As a woman who looks ahead at a childless future, I count myself so blessed to have many incredible examples of women who are walking with me in this lifestyle. Women who are strong, kind, fierce, intelligent, and compassionate. Women who disprove the tweet above with every breath they take. I strive to be like them, to be like my teacher was.

Earlier this year, I had a couple different friends tell me I should read the children’s book “Miss Rumphius.” Author and illustrator Barbara Cooney is a favorite of mine, so I’m not sure how I missed this award winning book. It’s the first time I’ve read a children’s book with a character like this in it, a single childless woman who is depicted as adventurous and brave, kind and beautiful. I wonder what Candace Owens would make of her? I want to be like Miss Rumphius when I grow up. I am determined to be the librarian, the adventurer, and the auntie that she is. In fact, we all should be more like her.

Instead of lumping all single and/or childless women together into a badly stereotyped box, let’s see each one as a unique individual with varied life circumstances. And let’s all try to be a bit more like Miss Rumphius, and like my math teacher, with the goal of doing “something to make the world more beautiful.”

Comments

  1. Wow! I can’t really add anything to what you said. I responded to Candace Owens’s comments in a less diplomatic way, but it’s sad to see the idolization of childbearing within God’s church. And made with such a loud voice. Praying that God’s truth is louder!

    • Lucky for us we have a God who loves the truth. Let’s pray for discerning people who don’t just fall for the loudest voice, but seek what is real and good. Especially within the church. Sigh.

  2. Well said. Being married and having children was a relief, after being single well into the second half of my twenties, sensing my thoughts on anything marriage or parenting related would never be taken seriously while I remained ‘uninitiated’ and ‘unknowing’. Experience is a good teacher, but as I maintained to myself as a single, principles and values are fully comprehensible to married, single, parents or childless adults alike; principles and values that may never be comprehended by some adults in any of those categories, for many other reasons. Pure discrimination to stereotype any adult according to their marital status or procreative history.

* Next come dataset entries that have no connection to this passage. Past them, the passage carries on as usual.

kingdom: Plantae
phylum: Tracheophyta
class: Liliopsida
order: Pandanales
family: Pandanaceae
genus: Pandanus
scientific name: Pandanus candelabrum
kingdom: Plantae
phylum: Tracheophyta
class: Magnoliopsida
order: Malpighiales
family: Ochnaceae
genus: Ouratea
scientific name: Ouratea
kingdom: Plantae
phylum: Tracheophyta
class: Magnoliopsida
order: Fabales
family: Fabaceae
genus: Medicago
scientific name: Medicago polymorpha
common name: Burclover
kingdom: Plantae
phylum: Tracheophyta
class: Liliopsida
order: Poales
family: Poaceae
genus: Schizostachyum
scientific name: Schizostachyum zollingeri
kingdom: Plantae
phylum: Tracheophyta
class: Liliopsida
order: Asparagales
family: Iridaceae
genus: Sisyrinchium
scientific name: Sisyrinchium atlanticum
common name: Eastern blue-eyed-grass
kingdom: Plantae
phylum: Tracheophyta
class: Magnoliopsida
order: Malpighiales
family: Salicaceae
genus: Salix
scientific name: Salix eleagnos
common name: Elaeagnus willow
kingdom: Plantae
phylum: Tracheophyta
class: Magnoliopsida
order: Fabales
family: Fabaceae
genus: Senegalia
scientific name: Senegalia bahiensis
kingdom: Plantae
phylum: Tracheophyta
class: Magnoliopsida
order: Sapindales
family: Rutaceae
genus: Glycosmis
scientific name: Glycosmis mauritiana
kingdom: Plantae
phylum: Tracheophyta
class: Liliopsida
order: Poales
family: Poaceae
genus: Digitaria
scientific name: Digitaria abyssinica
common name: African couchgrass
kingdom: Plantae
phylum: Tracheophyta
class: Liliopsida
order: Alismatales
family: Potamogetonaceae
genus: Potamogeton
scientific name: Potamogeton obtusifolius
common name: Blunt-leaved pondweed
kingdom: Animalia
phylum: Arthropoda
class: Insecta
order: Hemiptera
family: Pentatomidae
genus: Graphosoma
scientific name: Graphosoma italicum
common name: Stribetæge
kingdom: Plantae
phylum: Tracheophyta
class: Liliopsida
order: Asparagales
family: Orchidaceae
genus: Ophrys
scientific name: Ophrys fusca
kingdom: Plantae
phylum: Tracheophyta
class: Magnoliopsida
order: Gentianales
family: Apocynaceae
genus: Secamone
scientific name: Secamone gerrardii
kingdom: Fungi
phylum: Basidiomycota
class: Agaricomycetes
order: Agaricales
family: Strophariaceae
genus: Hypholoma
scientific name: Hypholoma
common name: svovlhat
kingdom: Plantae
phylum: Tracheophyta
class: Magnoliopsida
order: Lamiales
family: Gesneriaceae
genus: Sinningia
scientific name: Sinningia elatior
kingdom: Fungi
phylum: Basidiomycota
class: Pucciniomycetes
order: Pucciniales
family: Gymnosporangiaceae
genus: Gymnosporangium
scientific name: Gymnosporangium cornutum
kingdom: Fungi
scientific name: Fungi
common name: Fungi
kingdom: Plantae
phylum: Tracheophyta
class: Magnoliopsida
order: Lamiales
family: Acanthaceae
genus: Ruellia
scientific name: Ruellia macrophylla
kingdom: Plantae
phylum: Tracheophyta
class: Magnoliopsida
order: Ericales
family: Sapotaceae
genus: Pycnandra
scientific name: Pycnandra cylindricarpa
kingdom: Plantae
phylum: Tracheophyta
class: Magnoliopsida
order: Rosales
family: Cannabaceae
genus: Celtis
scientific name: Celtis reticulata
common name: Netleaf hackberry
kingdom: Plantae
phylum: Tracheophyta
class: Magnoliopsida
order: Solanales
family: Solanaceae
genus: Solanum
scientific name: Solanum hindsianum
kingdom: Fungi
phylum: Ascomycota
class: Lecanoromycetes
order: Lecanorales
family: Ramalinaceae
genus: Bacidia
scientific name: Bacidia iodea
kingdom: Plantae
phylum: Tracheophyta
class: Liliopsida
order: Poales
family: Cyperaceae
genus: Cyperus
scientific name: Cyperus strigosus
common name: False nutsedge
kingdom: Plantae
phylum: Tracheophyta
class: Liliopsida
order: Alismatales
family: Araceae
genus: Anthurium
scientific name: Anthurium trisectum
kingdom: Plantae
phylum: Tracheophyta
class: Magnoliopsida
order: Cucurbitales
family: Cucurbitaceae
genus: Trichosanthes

    • I love this response, Sharon! It’s always encouraging to have married women with children stand up for those of us without! I’m sorry you had that experience of judgment in your 20s, but am grateful to see how you use it now to be more compassionate and understanding.

  3. Whether it’s women who don’t marry and have children and are considered old maid spinsters or men who don’t marry and “man up” and are considered dirty old men, I think all of it is a result of a child and sex worship society we live in and the church which has elevated it to idolatry status. Yes, I feel out in left field too sometimes. But the way I see it, the extent to which I feel this way is an indication of how much the world and the church is out of touch with God. In other words, it’s not me. It’s them. Rest assured, there are people who value your opinions and judgment way above any married woman.

    • I appreciate you giving us a male perspective on this. The church’s focus on marriage/children as the pinnacle of Christian living affects all of we singletons. Thanks, as always, for your thoughtful comment, John.